Searching for Cool, Praying for Heat is a novel of love, desire, loyalty, and honor that affects the O’Rourkes, a relocated New England textile family who face entrenched white supremacy in a small North Carolina cotton mill town in 1960.
The narrative follows multiple points of view with the main character being high-school age Brian, whose near death experience leads to love’s exciting fulfillment.
Let’s see what a few reviewers think . . . . 
By Dorothy Feltz-Gray . . . . 
Jon Michael Riley has a gift for compelling narrative. In Searching for Cool, Praying for Heat, set in the early 1960s, he has woven together a coming-of-age story with one of racial injustice in rural North Carolina. As Riley does in an earlier novel, Dream the Dawn, he pulls the reader in immediately, this time with the violent rape of a young black girl. Riley proceeds to build a palpable tension between those horrified by the cruelties visited on blacks and those who see those cruelties as essential economic controls.

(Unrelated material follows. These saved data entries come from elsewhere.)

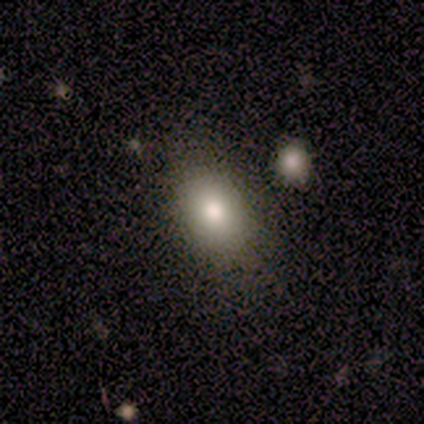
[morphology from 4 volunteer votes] smooth_or_featured: smooth (p=1.00)
how_rounded: in between (p=0.75) [alt: round p=0.25]
merging: none (p=1.00)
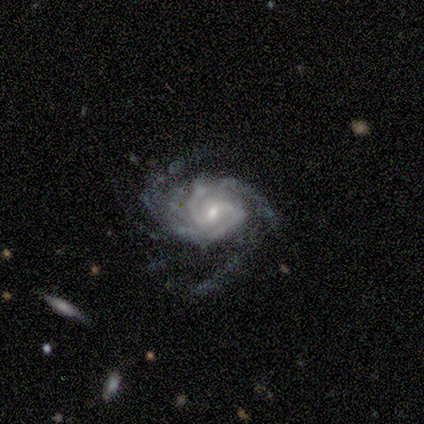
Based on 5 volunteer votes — featured or disk 100%, smooth 0%, star or artifact 0%. Down the decision tree: edge-on disk — no (100%); bar — weak (60%); spiral arms — yes (100%); spiral arm count — 3 (40%); spiral winding — tight (60%); bulge size — small (60%); merging — none (60%).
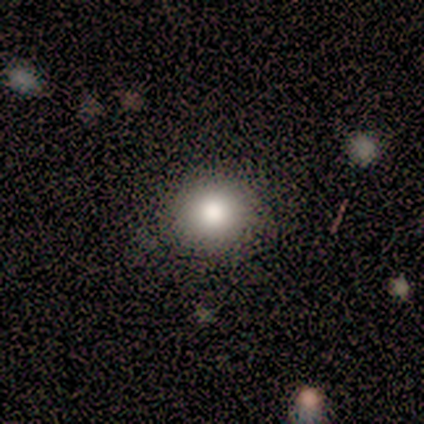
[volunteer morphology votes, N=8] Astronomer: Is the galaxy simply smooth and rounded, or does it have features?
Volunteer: smooth — 88%.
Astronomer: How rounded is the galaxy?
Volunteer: round — 100%.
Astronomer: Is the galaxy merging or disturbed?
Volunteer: none — 100%.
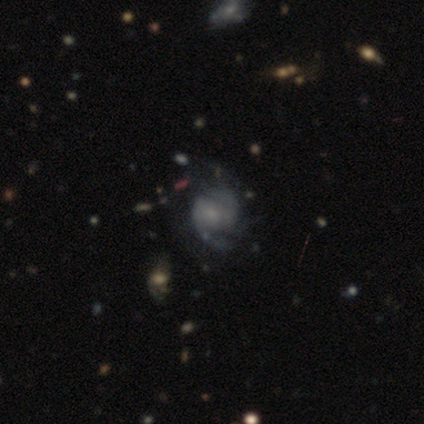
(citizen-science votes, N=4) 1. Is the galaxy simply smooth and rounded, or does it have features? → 50% star or artifact, 25% smooth, 25% featured or disk.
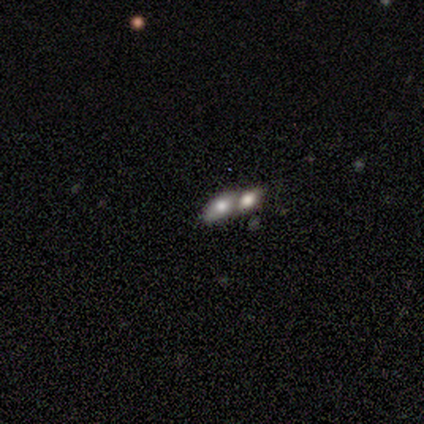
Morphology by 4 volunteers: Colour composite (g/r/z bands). It shows a smooth galaxy with no disk features (75%) that is in between round and cigar-shaped (67%). Merging: none (50%, tied with merger).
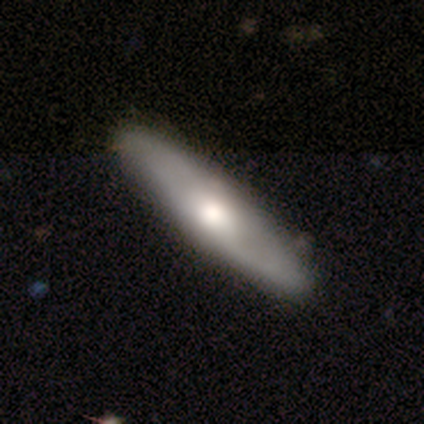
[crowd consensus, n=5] Volunteers were most divided on "bulge size" (3-way tie): dominant: 33%, large: 33%, moderate: 33%, small: 0%, none: 0%. More confident: bar — no (100%); smooth or featured — featured or disk (80%); edge-on disk — no (75%); spiral arms — no (67%); merging — none (60%).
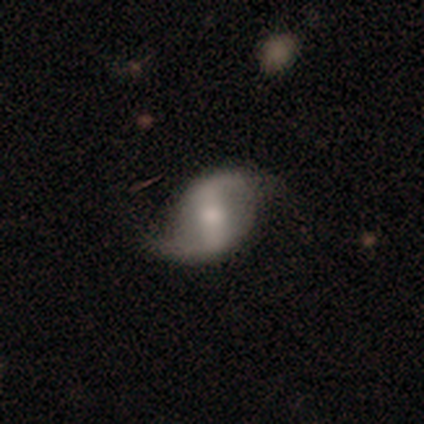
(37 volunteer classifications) smooth-or-featured: featured or disk: 86% | smooth: 14% | star or artifact: 0%
  disk-edge-on: no: 100% | yes: 0%
    bar: strong: 59% | weak: 34% | no: 6%
    has-spiral-arms: yes: 94% | no: 6%
      spiral-winding: loose: 83% | medium: 17% | tight: 0%
      spiral-arm-count: 2: 100% | 1: 0% | 3: 0% | 4: 0% | more than 4: 0% | can't tell: 0%
    bulge-size: small: 44% | moderate: 34% | none: 12% | large: 9% | dominant: 0%
  merging: none: 84% | minor disturbance: 11% | major disturbance: 5% | merger: 0%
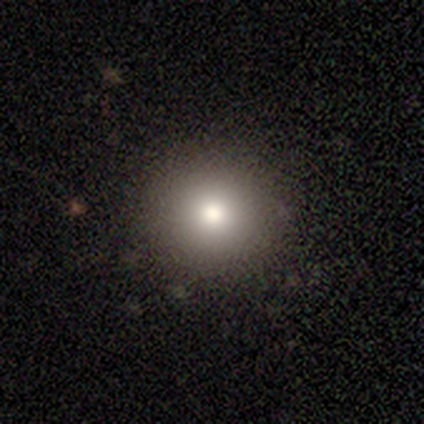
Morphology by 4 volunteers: This appears to be a smooth galaxy with no disk features (75%) that is round (100%). Merging: none (75%).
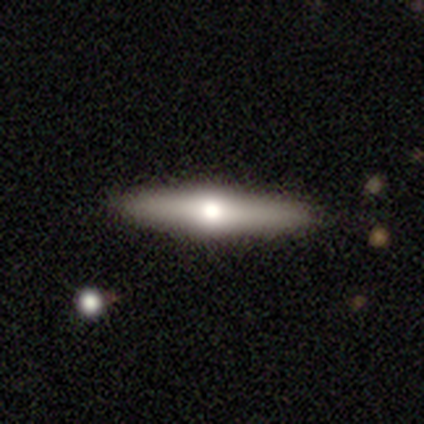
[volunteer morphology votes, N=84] A featured or disk galaxy (61%) viewed edge-on (90%) with a rounded central bulge (96%). Merging: none (88%).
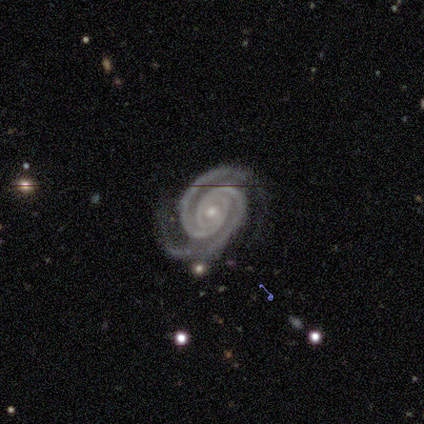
Smooth or featured? 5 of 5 (100%) said featured or disk. Edge-on disk? 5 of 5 (100%) said no. Bar? 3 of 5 (60%) said no. Spiral arms? 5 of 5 (100%) said yes. Spiral winding? 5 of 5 (100%) said tight. Spiral arm count? 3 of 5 (60%) said 2. Bulge size? 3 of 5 (60%) said small. Merging? 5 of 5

The story centers on a 16-year-old white Northerner, Brian O’Rourke, and his family. The O’Rourke, who have recently move to the South, don’t share the prejudices of many around them. Riley conveys Brian’s excitement about approaching adulthood, his sometimes touching, sometimes funny sexual awakening, and his confusion and sorrow that he, his family, and his black friends are victims of a hatred he can’t understand. The well-written, timely narrative will keep you reading, held by its well-drawn characters, drama and poignancy.
Undoubtedly a Great Read for Anyone by Shannon . . . . 
This is a compelling narrative that takes place in the deep south of the United States during the 1960’s a time of segregation and most of the population fighting integration every step of the way, unable to give up their view of superiority. The O’Rourkes are an Irish family from the north that had faced prejudice aimed at the Irish so they did not have the same issues with integration as their neighbors did. This of course cause a rather large dilemma and the Klan was very willing to send a message of how people should act and the social place of whites and blacks. The Klan was not known for being subtle in their messages either, but rather violent and not opposed to causalities.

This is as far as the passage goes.